* [Selected text]:
BEGIN

Compiled by Kudakwashe Makanda
The poverty that characterizes most mining communities is as a result of inadequate basic amenities such as health, education, infrastructure and employment creation to mention but just a few. The main reason why such basic amenities are inadequate in most mining communities is because the local authorities get too little in taxes to be capacitated enough to provide the much-needed basic services. And yet if one is to look at the raw minerals that are transported out of these mining communities to the borders for exportation, one starts to wonder where the missing link is.
The Devolution and Decentralization Policy which was recently launched is anchored on the notion that the grassroots should have full control of their local resources and should be actively involved in their resources’ management. However, the biggest challenge is that this notion is not yet a reality! It is just a theory being half implemented.
Mutoko District in Mashonaland East province is ranked amongst the top ten poorest and least developed districts in the country and yet it is the major source of the world’s best black granite. This mineral is mined and exported to Europe, South Africa, Mozambique and yet the local people are wallowing in abject poverty and have nothing to show for it. The schools and clinics are inadequately sourced, for instance in Nyamuganhu ward five, which is a ward where the granite is mined their clinic has been under construction for close to 15 years without completion. This is not because it is a mega structure that needs more time but because of the lack of will and urgency from the mining companies. The Devolution Fund that is being disbursed to local councils from the central treasury has been used to try and finish the structure, but this Devolution Fund is never enough. The roads are dilapidated. The rural district council is getting a paltry RTGS$75 per tonne of granite as tax. People’s horticulture-based livelihoods have been disrupted by the extractive activities coupled with Climate Change and the pandemic.

END

Source entries
BEGIN

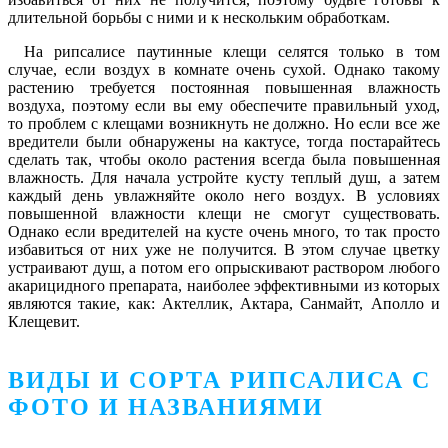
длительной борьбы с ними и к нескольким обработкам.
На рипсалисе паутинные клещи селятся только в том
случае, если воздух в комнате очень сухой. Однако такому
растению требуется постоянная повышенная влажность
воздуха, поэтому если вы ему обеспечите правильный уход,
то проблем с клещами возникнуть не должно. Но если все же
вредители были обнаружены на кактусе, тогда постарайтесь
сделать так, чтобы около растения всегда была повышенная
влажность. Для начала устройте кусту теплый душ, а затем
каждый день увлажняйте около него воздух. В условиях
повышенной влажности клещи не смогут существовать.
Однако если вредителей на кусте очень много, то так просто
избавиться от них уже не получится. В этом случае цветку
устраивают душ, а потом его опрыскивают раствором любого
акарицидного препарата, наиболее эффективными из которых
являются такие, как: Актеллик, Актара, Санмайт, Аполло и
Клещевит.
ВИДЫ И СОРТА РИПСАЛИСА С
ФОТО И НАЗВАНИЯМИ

END

Decide whether each statement agrees with the text on mining communities. For each, answer yes or no and quote the words that decide it. (a) The Devolution Fund is enough to finish the clinic. (b) The rural district council gets RTGS$75 per tonne of granite as tax. (c) Mutoko's granite is exported to Europe. The entries are separate material from the text.

* [Solved exercise]:
(a) No: "this Devolution Fund is never enough."
(b) Yes: "The rural district council is getting a paltry RTGS$75 per tonne of granite as tax."
(c) Yes: "This mineral is mined and exported to Europe, South Africa, Mozambique"